Public transparency is of great concern to lawmakers in both parties, as well as it ought to be to the public. Removing requirements for public disclosures could make it easier for legislators to conceal dealings with special-interests, lobbyists, or even deep-six organizations that lawmakers may be inclined to make deals with in exchange for political favors. This would still be illegal, obviously, but providing a degree of “legislative privilege” over a legislator’s communications would leave a lot of open opportunities to wheel-and-deal unbeknownst to the public. The legislative privilege may be invoked similarly to attorney-client privilege, in which communications pertaining to legal matters of legislators may also be concealed from the public before indictments are filed—making it harder for attorneys and public interest firms to investigate for potential indictments. This is certainly something that Texas can’t afford to risk—the state’s own Attorney General Ken Paxton was indicted in 2015 by a state grand jury for three criminal charges: two counts of securities fraud (first-degree felony) and one count of failing to register with state securities regulators. Despite the charges he is still currently serving as State Attorney General, and his wife, Senator Angela Paxton (R-McKinney), was recently elected to the State Senate in 2019 on her slogan “pistol-packin’ mamma, whose husband sues Obama.” 
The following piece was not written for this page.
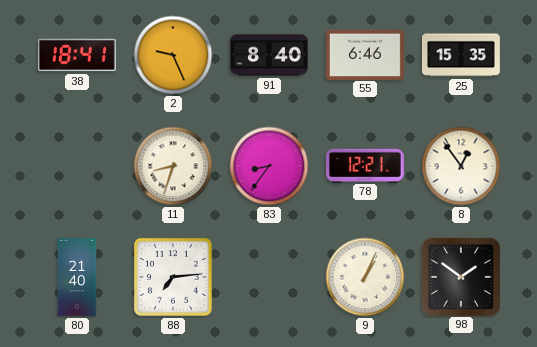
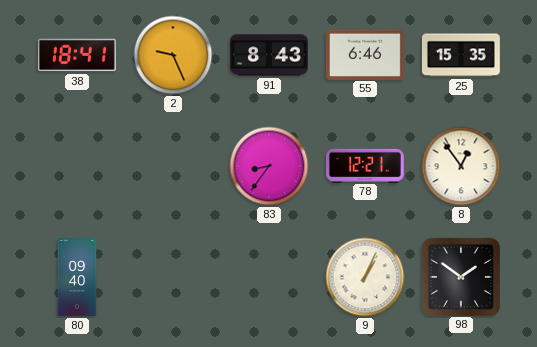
91: 8:40 -> 8:43
11: 8:33 -> none
80: 21:40 -> 09:40
88: 7:14 -> none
Needless to say, transparency couldn’t be a more pressing issue in Texas politics. In addition to concerns over special-interests, some legislators and public advocates also speculate that the addition of the Legislative Privilege Clause to HB4181 was intended to make it tougher to track lawmakers in the upcoming redrawing of political maps in Texas in 2021. There’s considerable suspicion, especially following the Supreme Court’s recent ruling on Rucho v. Common Cause, that politicians may be more ambitious in gerrymandering the new political map. Democrats made significant gains in the last state legislative election, picking up a few seats in the Senate and twelve in the house, making the long-established Republican government wary of potentially losing their majority in one of the legislative chambers. The simple solution to this, as the state of North Carolina did in the context of Rucho, would be to employ staffers and third-party statistical consulting groups to redraw voting district maps in 2021 to “crack” and “pack” the Democratic vote. Most of the evidence brought against North Carolina’s gerrymandering practices in Rucho came from publicly accessible communications records between NC lawmakers and staffers, in which they made specific requests to “produce a map that makes sure we win.” The transparency of these public records were what allowed independent citizens, alongside public interest groups like Common Cause, to investigate into partisan gerrymandering in North Carolina and build evidence for the lawsuit. However, in Texas following the passing of HB4181, these communications records would be kept secret from the public and these groups’ investigations until criminal charges are filed, which would present a serious roadblock to public accountability if severe gerrymandering were to occur to protect the Republican establishment in 2021.

In between HB4181’s provisions of legislative privilege, changes to how records of the legislature are collected, processed, and kept, and changes to the legal process for obtaining official records, the language of this new law is blatantly offensive to the principles of effective and just government. An editorial from the Dallas Morning News, in the aftermath of the bill’s passing, claimed that “if this [bill] sounds like a license to hide dirt, or an end run around public accountability, it is.” In addition to assertions like these, changes like this that sever components of accountability between the public and the government only serve to breed political cynicism, and widen the gap between the public and the legislature’s credibility. With protest to HB4181 only coming in the wake of its passing into law, there aren’t many chances to change the circumstances of the law. However, in the meantime before the next state legislative session, citizens can press for more voluntary transparency as some legislators start to campaign for their votes ahead of 2020.